** START Document segment **

Skip to content

yoheirosen/sequence-graphs

 
 

Repository files navigation

#Sequence Graphs

This repository contains tools for generating and working with Reference Structures and Reference Hierarchies.

##Dependencies

Tool Dependencies

The code in this repository is written in C++11 and Scala, with a bit of Java. To build it, you need:

  • A C++11-supporting g++ (GCC 4.9 works great)

  • sbt, for building Scala projects

  • The JDK, for building Java code

  • Maven, for installing Scala and Java JARs into the local Maven cache.

  • SWIG, for generating Java bindings for C++. You need a SWIG version that understands C++11 syntax (SWIG 3.0+ will work).

All these should probably come from your distribution, but everything except the JDK can be fairly easily installed in your home directory with a --prefix.

###C++ Library Dependencies

The code in this repository uses a few libraries at the C++ level. These need to be built in C++11 mode, because the C++11 ABI (in GCC) is not compatible with the C++03 ABI in some cases.

####Install Google Sparse Hash

The indexing code borrowed from SGA uses the (Google) Sparsehash library. To install it, you can use:

wget https://sparsehash.googlecode.com/files/sparsehash-2.0.2.tar.gz
tar -xvzf sparsehash-2.0.2.tar.gz
cd sparsehash-2.0.2
./configure --prefix=$HOME/.local
make
make install

Make sure that $HOME/.local/include is in your CPLUS_INCLUDE_PATH, so that the compiler can find your newly installed headers.

####Install Boost

If the version of Boost that you can install from your distribution does not present a C++11 ABI, you will need to install Boost yourself. (If it does, you can just install that.)

wget http://sourceforge.net/projects/boost/files/boost/1.55.0/boost_1_55_0.tar.bz2/download
tar -xvjf boost_1_55_0.tar.bz2
cd boost_1_55_0
./bootstrap.sh --prefix=$HOME/.local
./b2 cxxflags="-std=c++11"
./b2 install

Make sure to add $HOME/.local/include to your CPLUS_INCLUDE_PATH, and $HOME/.local/lib to your LD_LIBRARY_PATH.

####Install CPPUnit

The C++ code includes test cases, which you can run if you have a version of CPPUnit installed that has been built with an appropriate compiler. You probably don't need to build it in C++11 mode, as it doesn't use any STL in its API.

wget "http://downloads.sourceforge.net/project/cppunit/cppunit/1.12.1/cppunit-1.12.1.tar.gz?r=http%3A%2F%2Fsourceforge.net%2Fapps%2Fmediawiki%2Fcppunit%2Findex.php%3Ftitle%3DMain_Page&ts=1403118115&use_mirror=softlayer-dal"
tar -xvzf cppunit-1.12.1.tar.gz
cd cppunit-1.12.1
./configure --prefix=$HOME/.local
make
make install

Again, make sure your environment variables are set so that your compiler snd linker will pick up your installed CPPUnit.

** END Document segment **

# Your tasks:
- A) For the Sequence Graphs README, decide whether each statement agrees with it, answering yes or no and quoting the words that settle it: (i) the code combines C++11, Scala, and a small amount of Java; (ii) CPPUnit has to be built in C++11 mode; (iii) the JDK is easy to install in the home directory with a --prefix.
- B) Write the next part of the Sequence Graphs README, starting after its final sentence.
The listing that comes after this text has no role in the work here.

** START Recorded data **

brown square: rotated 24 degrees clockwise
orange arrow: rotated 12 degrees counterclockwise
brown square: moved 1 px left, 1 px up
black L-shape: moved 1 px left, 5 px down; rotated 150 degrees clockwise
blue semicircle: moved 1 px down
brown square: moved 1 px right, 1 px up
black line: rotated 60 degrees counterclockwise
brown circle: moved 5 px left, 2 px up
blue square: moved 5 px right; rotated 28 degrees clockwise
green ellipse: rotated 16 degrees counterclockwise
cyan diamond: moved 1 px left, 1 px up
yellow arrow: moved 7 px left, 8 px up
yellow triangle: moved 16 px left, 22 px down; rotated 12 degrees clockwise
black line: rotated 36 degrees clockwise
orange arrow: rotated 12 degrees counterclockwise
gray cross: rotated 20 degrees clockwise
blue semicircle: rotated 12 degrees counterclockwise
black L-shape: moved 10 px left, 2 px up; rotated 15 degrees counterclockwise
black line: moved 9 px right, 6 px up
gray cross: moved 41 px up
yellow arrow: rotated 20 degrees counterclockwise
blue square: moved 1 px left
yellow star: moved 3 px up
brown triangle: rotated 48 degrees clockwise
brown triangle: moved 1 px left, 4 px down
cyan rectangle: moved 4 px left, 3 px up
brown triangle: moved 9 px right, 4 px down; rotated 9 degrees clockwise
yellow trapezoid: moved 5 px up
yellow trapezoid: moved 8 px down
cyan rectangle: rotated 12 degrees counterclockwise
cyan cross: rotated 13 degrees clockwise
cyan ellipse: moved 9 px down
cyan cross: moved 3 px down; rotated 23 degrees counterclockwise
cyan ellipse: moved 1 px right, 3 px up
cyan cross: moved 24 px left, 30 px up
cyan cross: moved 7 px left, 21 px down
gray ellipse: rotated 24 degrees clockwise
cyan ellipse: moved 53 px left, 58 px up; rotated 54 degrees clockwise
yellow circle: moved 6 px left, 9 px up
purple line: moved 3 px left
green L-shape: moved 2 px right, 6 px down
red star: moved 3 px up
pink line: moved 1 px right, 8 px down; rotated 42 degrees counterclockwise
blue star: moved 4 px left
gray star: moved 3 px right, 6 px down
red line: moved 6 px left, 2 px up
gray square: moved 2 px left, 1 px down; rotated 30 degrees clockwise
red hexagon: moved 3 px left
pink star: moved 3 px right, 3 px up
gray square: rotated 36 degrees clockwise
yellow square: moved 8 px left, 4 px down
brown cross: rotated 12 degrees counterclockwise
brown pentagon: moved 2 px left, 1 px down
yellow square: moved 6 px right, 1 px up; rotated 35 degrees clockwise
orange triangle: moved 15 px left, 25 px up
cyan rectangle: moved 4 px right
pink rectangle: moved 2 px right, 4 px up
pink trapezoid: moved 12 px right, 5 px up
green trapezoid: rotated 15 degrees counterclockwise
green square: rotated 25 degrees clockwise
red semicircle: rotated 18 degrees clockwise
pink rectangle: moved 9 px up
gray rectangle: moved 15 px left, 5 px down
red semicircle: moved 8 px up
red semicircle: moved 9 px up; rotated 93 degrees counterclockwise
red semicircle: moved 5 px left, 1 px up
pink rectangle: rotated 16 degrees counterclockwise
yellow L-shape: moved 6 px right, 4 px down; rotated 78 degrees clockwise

** END Recorded data **

# Exercise results:
- A)
(i) Yes: "The code in this repository is written in C++11 and Scala, with a bit of Java."
(ii) No: "You probably don't need to build it in C++11 mode, as it doesn't use any STL in its API."
(iii) No: "everything except the JDK can be fairly easily installed in your home directory with a --prefix."

- B)
###Scala Library Dependencies

Almost all the Scala dependencies are automatically downloaded and installed by sbt. However, some need to be built from source in order for them to be properly configured for your environment.

####Install Apache Spark 1.0.0

Make sure to set SPARK_HADOOP_VERSION=<your Hadoop version> and SPARK_YARN=<true or false depending on whether you want to use the new map- reduce>.

export SPARK_HADOOP_VERSION=<your Hadoop version>
export SPARK_YARN=<whether you want to use YARN or not>

git clone git@github.com:apache/incubator-spark.git
cd incubator-spark
sbt clean
sbt assembly
sbt publish-local

##Installation

###Cloning

git clone https://github.com/adamnovak/sequence-graphs.git
cd sequence-graphs
git submodule init
git submodule update

###Building

The system consists of three C++ components (libsuffixtools, libFMD, and createIndex), each of which depends on the previous one, and some Scala code which depends on a JAR file from libFMD.

####Building the C++ Tools and Libraries

All the C++ code can be built from the root directory of the repository with:

make

####Satisfying the Scala->C++ Dependency

In order for the Scala code to work, you need to install the libFMD wrapper JAR file into your local Maven repository, where Scala can find it:

cd libFMD
make jar-install
cd ..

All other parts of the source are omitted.